Große Lied-Kunst: „Die Winterreise“ im TL

Lübeck: Archiv - 10.10.2022, 10.24 Uhr: Gar nicht so fremd ist er ins Theater eingezogen, wie er mit Wilhelm Müllers Versen in „Die Winterreise“ beginnt: Der große Bariton Bo Skovhus hat hier bereits mit den Proben zur Strauss-Oper „Salome“ (Premiere: 18. November) begonnen, darin er den Jochanaan singt. Mit Schuberts berühmten Liederzyklus stand er aber erstmals vor Publikum auf dieser Bühne – und bot, mit GMD Stefan Vladar am Flügel, am Sonntagnachmittag eine beeindruckende Interpretation.

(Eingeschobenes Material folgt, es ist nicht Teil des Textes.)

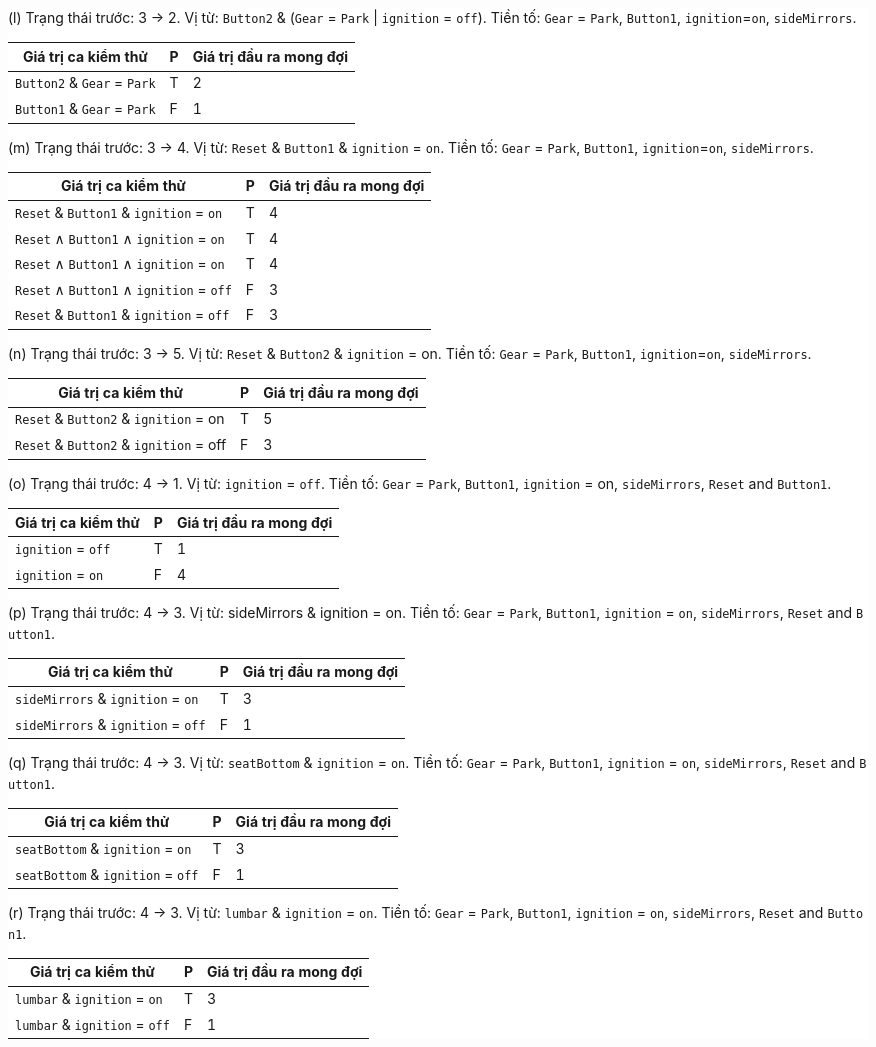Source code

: (l) Trạng thái trước: 3 -> 2.
Vị từ: `Button2` & (`Gear` = `Park` | `ignition` = `off`).
Tiền tố: `Gear` = `Park`, `Button1`, `ignition`=`on`, `sideMirrors`.

Giá trị ca kiểm thử | P | Giá trị đầu ra mong đợi |
|------------------|---|-----------------|
`Button2` & `Gear` = `Park` | T | 2 |
`Button1` & `Gear` = `Park` | F | 1 |

(m) Trạng thái trước: 3 -> 4.
Vị từ: `Reset` & `Button1` & `ignition` = `on`.
Tiền tố: `Gear` = `Park`, `Button1`, `ignition`=`on`, `sideMirrors`.

Giá trị ca kiểm thử | P | Giá trị đầu ra mong đợi |
|------------------|---|-----------------|
`Reset` & `Button1` & `ignition` = `on` | T | 4 |
`Reset` ∧ `Button1` ∧ `ignition` = `on` | T | 4 |
`Reset` ∧ `Button1` ∧ `ignition` = `on` | T | 4 |
`Reset` ∧ `Button1` ∧ `ignition` = `off` | F | 3 |
`Reset` & `Button1` & `ignition` = `off` | F | 3 |

(n) Trạng thái trước: 3 -> 5.
Vị từ: `Reset` & `Button2` & `ignition` = on.
Tiền tố: `Gear` = `Park`, `Button1`, `ignition`=`on`, `sideMirrors`.

Giá trị ca kiểm thử | P | Giá trị đầu ra mong đợi |
|------------------|---|-----------------|
`Reset` & `Button2` & `ignition` = on | T | 5 |
`Reset` & `Button2` & `ignition` = off | F | 3 |

(o) Trạng thái trước: 4 -> 1.
Vị từ: `ignition` = `off`.
Tiền tố: `Gear` = `Park`, `Button1`, `ignition` = on, `sideMirrors`, `Reset` and `Button1`.

Giá trị ca kiểm thử | P | Giá trị đầu ra mong đợi |
|------------------|---|-----------------|
`ignition` = `off` | T | 1 |
`ignition` = `on` | F | 4 |

(p) Trạng thái trước: 4 -> 3.
Vị từ: sideMirrors & ignition = on.
Tiền tố: `Gear` = `Park`, `Button1`, `ignition` = `on`, `sideMirrors`, `Reset` and `Button1`.

Giá trị ca kiểm thử | P | Giá trị đầu ra mong đợi |
|------------------|---|-----------------|
`sideMirrors` & `ignition` = `on` | T | 3 |
`sideMirrors` & `ignition` = `off` | F | 1 |

(q) Trạng thái trước: 4 -> 3.
Vị từ: `seatBottom` & `ignition` = `on`.
Tiền tố: `Gear` = `Park`, `Button1`, `ignition` = `on`, `sideMirrors`, `Reset` and `Button1`.

Giá trị ca kiểm thử | P | Giá trị đầu ra mong đợi |
|------------------|---|-----------------|
`seatBottom` & `ignition` = `on` | T | 3 |
`seatBottom` & `ignition` = `off` | F | 1 |

(r) Trạng thái trước: 4 -> 3.
Vị từ: `lumbar` & `ignition` = `on`.
Tiền tố: `Gear` = `Park`, `Button1`, `ignition` = `on`, `sideMirrors`, `Reset` and `Button1`.

Giá trị ca kiểm thử | P | Giá trị đầu ra mong đợi |
|------------------|---|-----------------|
`lumbar` & `ignition` = `on` | T | 3 |
`lumbar` & `ignition` = `off` | F | 1 |
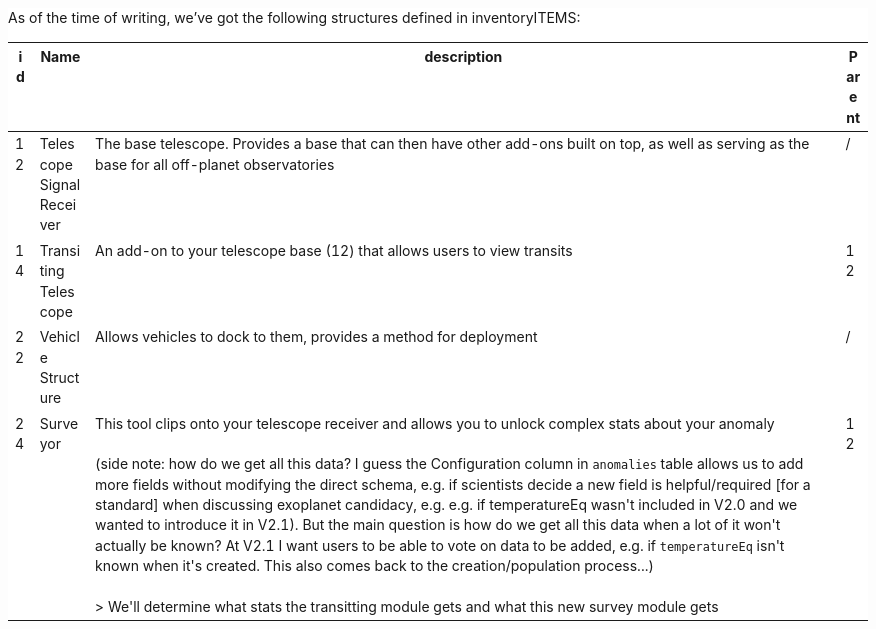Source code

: As of the time of writing, we’ve got the following structures defined in inventoryITEMS:

| **id** | **Name**                                    | **description**                                                                                                                                                                                                                                                                                                                                                                                                                                                                                                                                                                                                                                                                                                                                                                                                                                                               | Parent                 |
| ------ | ------------------------------------------- | ----------------------------------------------------------------------------------------------------------------------------------------------------------------------------------------------------------------------------------------------------------------------------------------------------------------------------------------------------------------------------------------------------------------------------------------------------------------------------------------------------------------------------------------------------------------------------------------------------------------------------------------------------------------------------------------------------------------------------------------------------------------------------------------------------------------------------------------------------------------------------- | ---------------------- |
| 12     | Telescope Signal Receiver                   | The base telescope. Provides a base that can then have other add-ons built on top, as well as serving as the base for all off-planet observatories                                                                                                                                                                                                                                                                                                                                                                                                                                                                                                                                                                                                                                                                                                                            | /                      |
| 14     | Transiting Telescope                        | An add-on to your telescope base (12) that allows users to view transits                                                                                                                                                                                                                                                                                                                                                                                                                                                                                                                                                                                                                                                                                                                                                                                                      | 12                     |
| 22     | Vehicle Structure                           | Allows vehicles to dock to them, provides a method for deployment                                                                                                                                                                                                                                                                                                                                                                                                                                                                                                                                                                                                                                                                                                                                                                                                             | /                      |
| 24     | Surveyor                                    | This tool clips onto your telescope receiver and allows you to unlock complex stats about your anomaly<br><br>(side note: how do we get all this data? I guess the Configuration column in `anomalies` table allows us to add more fields without modifying the direct schema, e.g. if scientists decide a new field is helpful/required [for a standard] when discussing exoplanet candidacy, e.g. e.g. if temperatureEq wasn't included in V2.0 and we wanted to introduce it in V2.1). But the main question is how do we get all this data when a lot of it won't actually be known? At V2.1 I want users to be able to vote on data to be added, e.g. if `temperatureEq` isn't known when it's created. This also comes back to the creation/population process...)<br><br>> We'll determine what stats the transitting module gets and what this new survey module gets | 12                     |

Beider Lied-Zusammenarbeit geht schon viele Jahre, und der Hörer spürt das in jeder Phrase. Das begann gleich bei „Gute Nacht“, in der Vladar ein hurtiges Wandertempo aufnimmt. Mit seiner lyrisch-dramatischen Stimme, kernig in der Mittellage, beeindruckte Skovhus besonders in den „aktionsreichen“ der 24 Lieder. In „Der Lindenbaum“ schlug er den Bogen vom Volkstümlich-Weichen zum Dramatischen, in „Irrlicht“ strömte alle Wehmut des „unsre Freuden, unsre Leiden“ und der Verzweiflung in „Einsamkeit“ zu den vielen Zuhörern ins Große Haus.

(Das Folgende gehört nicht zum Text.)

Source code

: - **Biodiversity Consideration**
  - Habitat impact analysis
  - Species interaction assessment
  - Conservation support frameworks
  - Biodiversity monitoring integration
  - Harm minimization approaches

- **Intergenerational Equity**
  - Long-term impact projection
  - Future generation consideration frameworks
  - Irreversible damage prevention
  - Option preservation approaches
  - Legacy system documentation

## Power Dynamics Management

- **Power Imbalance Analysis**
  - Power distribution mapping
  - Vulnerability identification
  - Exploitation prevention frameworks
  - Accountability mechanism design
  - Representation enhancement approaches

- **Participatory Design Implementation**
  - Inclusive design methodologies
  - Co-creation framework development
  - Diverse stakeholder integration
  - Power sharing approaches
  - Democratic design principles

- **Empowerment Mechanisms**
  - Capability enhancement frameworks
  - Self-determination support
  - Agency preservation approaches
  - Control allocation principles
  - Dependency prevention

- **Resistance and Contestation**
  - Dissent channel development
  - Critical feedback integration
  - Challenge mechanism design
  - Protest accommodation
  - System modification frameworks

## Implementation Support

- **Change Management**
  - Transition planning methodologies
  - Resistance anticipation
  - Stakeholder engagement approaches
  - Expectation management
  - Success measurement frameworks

Eine gute Stunde höchster Konzentration für den Sänger wie für den Pianisten, eine gute Stunde höchster Sensibilisierung für das Publikum. Mit sicherer Technik und Kultiviertheit meisterte Bo Skovhus zumal die Höhen-Klippen für seine nicht mehr junge Stimme. Seine jahrzehntelange Bühnenerfahrung ließ ihn zumal die dramatischen Aspekte gestalten, etwa in „Der stürmische Morgen“ oder in „Mut!“. Eine Weise um die andere ging unter die Haut, ganz besonders die finale „Der Leiermann“ voll ergründlicher Abschiedsstimmung.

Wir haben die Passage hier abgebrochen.